The same poll, however, found that support for Barnes had plummeted since he won the Democratic nomination this summer, from a 7-percentage-point lead in August to trailing by 6 points this month. Polling data compiled by FiveThirtyEight found that Johnson is now leading by an average of 3.4 points.
Rep. Gwen Moore (D-Wis.), a longtime Barnes supporter who has represented the Milwaukee area since 2005, said the lieutenant governor’s allies are trying to counter the crime claims by reminding voters that Barnes has lived in those neighborhoods and has a better grasp of what voters there want.
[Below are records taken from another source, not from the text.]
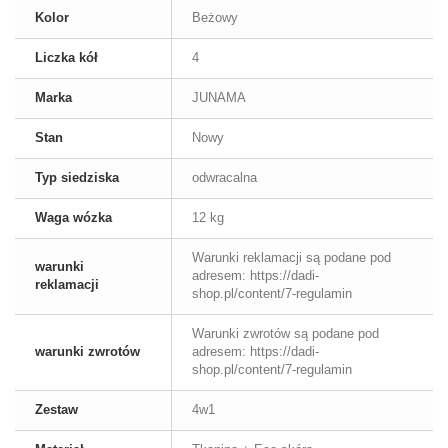
Kolor
Beżowy
Liczka kół
4
Marka
JUNAMA
Stan
Nowy
Typ siedziska
odwracalna
Waga wózka
12 kg
Warunki reklamacji są podane pod
warunki
adresem: https://dadi-
reklamacji
shop.pl/content/7-regulamin
Warunki zwrotów są podane pod
warunki zwrotów
adresem: https://dadi-
shop.pl/content/7-regulamin
Zestaw
4w1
“One of the things that we’re trying to do, these last closing arguments, is go out to our community and say, ‘You know, Mandela,’ ” Moore said. “He knows that everybody wants security and protection. He also knows that we want accountability, for our institutions to serve us as a community and not work against us.”
Kisha Shanks, a policy director at Milwaukee’s Black Child Development Institute who attended a Black maternal health roundtable hosted by the lieutenant governor’s campaign, said Barnes’ ties to the north side of Milwaukee are part of his appeal.
She grew up in the east and north parts of Milwaukee when the area’s major manufacturing plants were still open and providing jobs. Like Barnes, she witnessed the loss of those jobs and the effect that had on Milwaukee’s Black middle class.
“The community violence, as bad as it is, it’s not because we’re just inherently that way,” Shanks said. “The city of Milwaukee is a petri dish for every social issue you can think of.”
People who aren’t familiar with the city beyond its negative portrayal on the news tend to say the solution is to increase policing, she said. But she argued that the actual solution is to reinvest in the community.
“We need representation on the Senate floor that understands that,” she said.